• **ASSIGNED TASK**
Print the data that follows again, keeping every line exact.

Dataset items:
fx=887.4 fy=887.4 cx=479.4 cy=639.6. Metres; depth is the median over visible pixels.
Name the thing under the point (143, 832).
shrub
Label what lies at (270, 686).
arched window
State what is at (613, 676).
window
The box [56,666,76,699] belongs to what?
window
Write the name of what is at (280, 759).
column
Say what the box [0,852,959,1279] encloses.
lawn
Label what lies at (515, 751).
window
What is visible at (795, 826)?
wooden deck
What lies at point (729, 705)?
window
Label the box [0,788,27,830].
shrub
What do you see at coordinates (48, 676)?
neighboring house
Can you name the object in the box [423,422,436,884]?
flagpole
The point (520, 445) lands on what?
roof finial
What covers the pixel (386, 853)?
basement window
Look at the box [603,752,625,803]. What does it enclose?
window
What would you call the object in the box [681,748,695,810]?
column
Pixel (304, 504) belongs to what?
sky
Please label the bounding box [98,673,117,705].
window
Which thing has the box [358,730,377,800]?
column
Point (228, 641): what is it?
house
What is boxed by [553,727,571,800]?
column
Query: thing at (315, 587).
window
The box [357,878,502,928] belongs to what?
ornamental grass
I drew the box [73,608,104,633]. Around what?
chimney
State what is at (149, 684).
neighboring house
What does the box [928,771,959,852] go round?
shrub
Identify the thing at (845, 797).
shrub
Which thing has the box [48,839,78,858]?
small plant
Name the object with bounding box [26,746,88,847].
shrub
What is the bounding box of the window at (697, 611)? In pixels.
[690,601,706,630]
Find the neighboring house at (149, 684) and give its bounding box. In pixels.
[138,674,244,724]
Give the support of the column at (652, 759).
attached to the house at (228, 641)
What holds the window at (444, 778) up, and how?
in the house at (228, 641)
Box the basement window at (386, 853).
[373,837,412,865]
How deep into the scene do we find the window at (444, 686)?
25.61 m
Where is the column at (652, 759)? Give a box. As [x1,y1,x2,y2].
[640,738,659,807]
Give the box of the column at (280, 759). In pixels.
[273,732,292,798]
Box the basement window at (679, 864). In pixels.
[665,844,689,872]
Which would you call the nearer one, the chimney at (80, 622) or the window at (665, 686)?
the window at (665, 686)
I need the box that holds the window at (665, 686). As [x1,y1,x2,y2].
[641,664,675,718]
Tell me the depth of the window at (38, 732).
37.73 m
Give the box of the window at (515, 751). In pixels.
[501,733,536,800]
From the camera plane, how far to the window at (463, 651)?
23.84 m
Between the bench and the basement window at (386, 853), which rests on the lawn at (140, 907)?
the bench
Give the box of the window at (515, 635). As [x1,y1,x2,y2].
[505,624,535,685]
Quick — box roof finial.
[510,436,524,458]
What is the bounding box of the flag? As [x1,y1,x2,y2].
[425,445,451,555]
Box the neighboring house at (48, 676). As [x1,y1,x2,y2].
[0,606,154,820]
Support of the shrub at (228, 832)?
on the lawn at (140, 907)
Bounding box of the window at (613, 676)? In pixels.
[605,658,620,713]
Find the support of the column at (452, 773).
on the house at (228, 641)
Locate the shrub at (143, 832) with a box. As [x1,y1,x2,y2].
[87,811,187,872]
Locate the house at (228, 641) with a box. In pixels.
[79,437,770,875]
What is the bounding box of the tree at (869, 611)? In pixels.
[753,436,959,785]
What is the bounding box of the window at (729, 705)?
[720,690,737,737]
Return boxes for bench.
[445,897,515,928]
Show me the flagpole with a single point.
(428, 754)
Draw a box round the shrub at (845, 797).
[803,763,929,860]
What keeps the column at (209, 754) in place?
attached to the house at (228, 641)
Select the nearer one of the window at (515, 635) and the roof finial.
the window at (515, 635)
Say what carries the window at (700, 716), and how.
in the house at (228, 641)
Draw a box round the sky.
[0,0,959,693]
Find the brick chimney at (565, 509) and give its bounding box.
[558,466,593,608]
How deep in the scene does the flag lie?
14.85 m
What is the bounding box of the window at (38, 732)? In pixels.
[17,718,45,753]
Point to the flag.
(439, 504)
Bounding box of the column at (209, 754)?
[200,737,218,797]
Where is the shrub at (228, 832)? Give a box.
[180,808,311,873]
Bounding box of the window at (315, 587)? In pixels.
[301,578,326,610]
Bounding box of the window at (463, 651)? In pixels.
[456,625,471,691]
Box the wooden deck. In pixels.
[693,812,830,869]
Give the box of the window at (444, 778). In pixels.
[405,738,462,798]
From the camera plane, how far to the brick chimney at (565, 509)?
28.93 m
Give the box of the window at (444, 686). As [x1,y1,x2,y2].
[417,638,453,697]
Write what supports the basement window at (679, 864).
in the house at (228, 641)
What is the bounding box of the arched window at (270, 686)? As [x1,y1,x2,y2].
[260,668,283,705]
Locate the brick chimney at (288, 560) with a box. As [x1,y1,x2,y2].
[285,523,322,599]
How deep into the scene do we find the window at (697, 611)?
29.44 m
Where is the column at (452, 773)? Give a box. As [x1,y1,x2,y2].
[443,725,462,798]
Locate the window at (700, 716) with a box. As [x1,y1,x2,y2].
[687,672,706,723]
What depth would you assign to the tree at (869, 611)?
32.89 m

• **PROBLEM SOLUTION**
fx=887.4 fy=887.4 cx=479.4 cy=639.6. Metres; depth is the median over visible pixels.
Name the thing under the point (143, 832).
shrub
Label what lies at (270, 686).
arched window
State what is at (613, 676).
window
The box [56,666,76,699] belongs to what?
window
Write the name of what is at (280, 759).
column
Say what the box [0,852,959,1279] encloses.
lawn
Label what lies at (515, 751).
window
What is visible at (795, 826)?
wooden deck
What lies at point (729, 705)?
window
Label the box [0,788,27,830].
shrub
What do you see at coordinates (48, 676)?
neighboring house
Can you name the object in the box [423,422,436,884]?
flagpole
The point (520, 445) lands on what?
roof finial
What covers the pixel (386, 853)?
basement window
Look at the box [603,752,625,803]. What does it enclose?
window
What would you call the object in the box [681,748,695,810]?
column
Pixel (304, 504) belongs to what?
sky
Please label the bounding box [98,673,117,705].
window
Which thing has the box [358,730,377,800]?
column
Point (228, 641): what is it?
house
What is boxed by [553,727,571,800]?
column
Query: thing at (315, 587).
window
The box [357,878,502,928] belongs to what?
ornamental grass
I drew the box [73,608,104,633]. Around what?
chimney
State what is at (149, 684).
neighboring house
What does the box [928,771,959,852] go round?
shrub
Identify the thing at (845, 797).
shrub
Which thing has the box [48,839,78,858]?
small plant
Name the object with bounding box [26,746,88,847].
shrub
What is the bounding box of the window at (697, 611)? In pixels.
[690,601,706,630]
Find the neighboring house at (149, 684) and give its bounding box. In pixels.
[138,674,244,724]
Give the support of the column at (652, 759).
attached to the house at (228, 641)
What holds the window at (444, 778) up, and how?
in the house at (228, 641)
Box the basement window at (386, 853).
[373,837,412,865]
How deep into the scene do we find the window at (444, 686)?
25.61 m
Where is the column at (652, 759)? Give a box. As [x1,y1,x2,y2].
[640,738,659,807]
Give the box of the column at (280, 759). In pixels.
[273,732,292,798]
Box the basement window at (679, 864). In pixels.
[665,844,689,872]
Which would you call the nearer one, the chimney at (80, 622) or the window at (665, 686)?
the window at (665, 686)
I need the box that holds the window at (665, 686). As [x1,y1,x2,y2].
[641,664,675,718]
Tell me the depth of the window at (38, 732).
37.73 m
Give the box of the window at (515, 751). In pixels.
[501,733,536,800]
From the camera plane, how far to the window at (463, 651)?
23.84 m
Between the bench and the basement window at (386, 853), which rests on the lawn at (140, 907)?
the bench
Give the box of the window at (515, 635). As [x1,y1,x2,y2].
[505,624,535,685]
Quick — box roof finial.
[510,436,524,458]
What is the bounding box of the flag? As [x1,y1,x2,y2].
[425,445,451,555]
Box the neighboring house at (48, 676). As [x1,y1,x2,y2].
[0,606,154,820]
Support of the shrub at (228, 832)?
on the lawn at (140, 907)
Bounding box of the window at (613, 676)? In pixels.
[605,658,620,713]
Find the support of the column at (452, 773).
on the house at (228, 641)
Locate the shrub at (143, 832) with a box. As [x1,y1,x2,y2].
[87,811,187,872]
Locate the house at (228, 641) with a box. In pixels.
[79,437,770,875]
What is the bounding box of the tree at (869, 611)? In pixels.
[753,436,959,785]
What is the bounding box of the window at (729, 705)?
[720,690,737,737]
Return boxes for bench.
[445,897,515,928]
Show me the flagpole with a single point.
(428, 754)
Draw a box round the shrub at (845, 797).
[803,763,929,860]
What keeps the column at (209, 754) in place?
attached to the house at (228, 641)
Select the nearer one of the window at (515, 635) and the roof finial.
the window at (515, 635)
Say what carries the window at (700, 716), and how.
in the house at (228, 641)
Draw a box round the sky.
[0,0,959,693]
Find the brick chimney at (565, 509) and give its bounding box.
[558,466,593,608]
How deep in the scene does the flag lie?
14.85 m
What is the bounding box of the window at (38, 732)? In pixels.
[17,718,45,753]
Point to the flag.
(439, 504)
Bounding box of the column at (209, 754)?
[200,737,218,797]
Where is the shrub at (228, 832)? Give a box.
[180,808,311,873]
Bounding box of the window at (315, 587)? In pixels.
[301,578,326,610]
Bounding box of the window at (463, 651)? In pixels.
[456,625,471,691]
Box the wooden deck. In pixels.
[693,812,830,869]
Give the box of the window at (444, 778). In pixels.
[405,738,462,798]
From the camera plane, how far to the brick chimney at (565, 509)?
28.93 m
Give the box of the window at (444, 686). As [x1,y1,x2,y2].
[417,638,453,697]
Write what supports the basement window at (679, 864).
in the house at (228, 641)
What is the bounding box of the arched window at (270, 686)? As [x1,y1,x2,y2].
[260,668,283,705]
Locate the brick chimney at (288, 560) with a box. As [x1,y1,x2,y2].
[285,523,322,599]
How deep into the scene do we find the window at (697, 611)?
29.44 m
Where is the column at (452, 773)? Give a box. As [x1,y1,x2,y2].
[443,725,462,798]
Locate the window at (700, 716) with a box. As [x1,y1,x2,y2].
[687,672,706,723]
What depth would you assign to the tree at (869, 611)?
32.89 m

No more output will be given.